By: Shelly Sobol
Since I was a kid, I remember being dressed in Florida State University outfits/colors and would even ask for new FSU stuff for holidays and birthdays. Even though I grew up seven hours south of Tallahassee, the Seminoles were always my favorite team.
Fast forward to 2003 and my freshman year at college. I went to every single home game… but it wasn’t always about the football. Yes, I loved the exciting plays and yelling about bad calls. But outside of that, the reasons I went every week, and the reason I have hardly missed a home game in the 11 years I’ve lived in Tallahassee is for 3 reasons (in no priority order).
1. Tailgating: I would be remiss if I didn’t mention this. It’s not about just adult beverages! Just like any GOOD networking event it’s about camaraderie, making new friends and getting excited for what’s to come. These chances to catch up with friends from out of town and share my enthusiasm for the upcoming game should mirror the same enthusiasm held at your annual conference. If the spirit at your opening reception isn’t like this, what can you do to change it?
- Create a theme. You can create a sense of ‘team’ by encouraging people to dress up (ie. luau, white party, Mardi Gras). Make them share more than just their industry passion.
- Find an engaging DJ. They don’t have to be only playing Top 40 music, but they shouldn’t be only playing light jazz. Find an appropriate mix for your demographics and keep them moving.
- Keep it flowing. Whether it’s food or cocktails, I guarantee you that if it’s all gone, your members will be too! Try to prepare your F&B quotes to best anticipate the needs of the organization or offer a cash bar after a two-drink ticket option to keep people around.
2. Tradition: I love that every game starts out the same way. The band warms up the audience with the War Chant, the fireworks go off, the team runs out, and Chief Osceola plants the spear in the center of the field. I look forward all year to watching those events happen. How are you engaging or making an emotional connection with your attendees?
- Make it annual. Whether it’s a fun luncheon, pre-event reception or closing, make it on-going. People will remember how much fun they had in the past and will look forward to going again in the future. But give it time to catch on with a trial period of three years. If you can, try to maintain the same sponsorship, eventually this can become their exclusive event- a win for everybody.
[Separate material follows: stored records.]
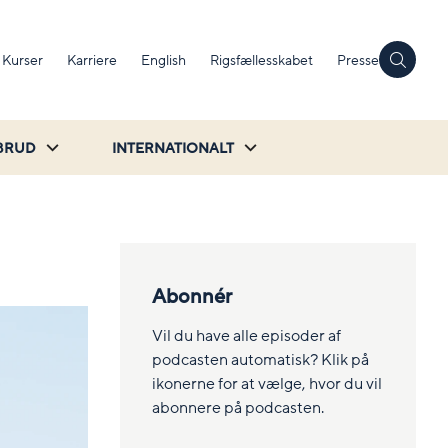
Kurser
Karriere
English
Rigsfællesskabet
Presse
BRUD
INTERNATIONALT
Abonnér
Vil du have alle episoder af
podcasten automatisk? Klik på
ikonerne for at vælge, hvor du vil
abonnere på podcasten.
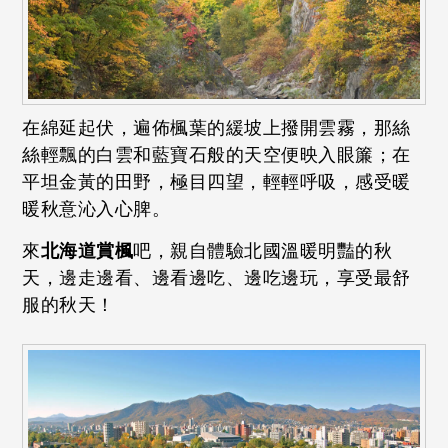
在綿延起伏，遍佈楓葉的緩坡上撥開雲霧，那絲
絲輕飄的白雲和藍寶石般的天空便映入眼簾；在
平坦金黃的田野，極目四望，輕輕呼吸，感受暖
暖秋意沁入心脾。
來
北海道賞楓
吧，親自體驗北國溫暖明豔的秋
天，邊走邊看、邊看邊吃、邊吃邊玩，享受最舒
服的秋天！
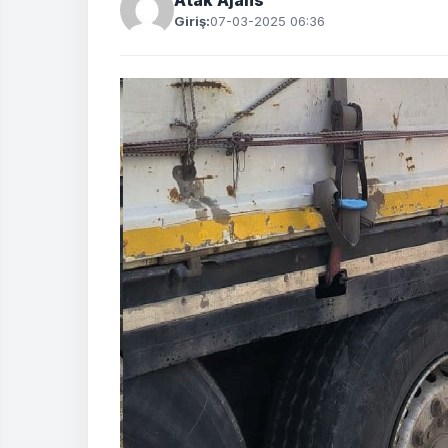
Atak Ajans
Giriş:
07-03-2025 06:36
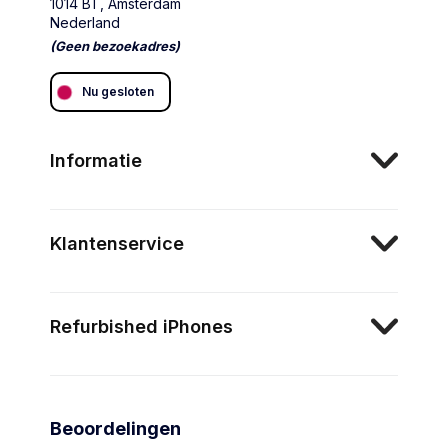
1014 BT, Amsterdam
Nederland
(Geen bezoekadres)
Nu gesloten
Informatie
Klantenservice
Refurbished iPhones
Beoordelingen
- Take it back. Show your members the longevity of your organizations by including the year you were established in printed materials, t-shirts, and signs. Make them feel a part of something bigger and older than they are (if you can).
3. Time of year: While sports are year-round, I know I enjoy football most because it occurs in the fall. It’s not quite as rainy, and I love bundling up in my favorite hoodie or blanket. Timing of your event makes a difference. It’s a lot harder to convince people they’ll have fun when the weather is miserable. Is your event planned for optimized attendance?
- Evaluate your options. Summer conventions are ideal for when you’re encouraging a member’s family to join in (since school is closed). But if that doesn’t fit your demographic (older or younger attendees) then review and see if a more enjoyable (or more inexpensive) date is available.
- GEM activities (greet, eat, meet). Create events that are based on regional or seasonal activities. If you’re in Vegas, have a trip to Red Rocks Canyon. If you’re event is in the fall, create an outdoor s’more activity at the hotel. Have events that people may not be able to enjoy otherwise.
The point is, make the effort to make your event memorable for your attendees at every opportunity. It doesn’t always have to be expensive, but it does require planning. Yes, your members are likely there for continuing education, but they keep coming back for the memories!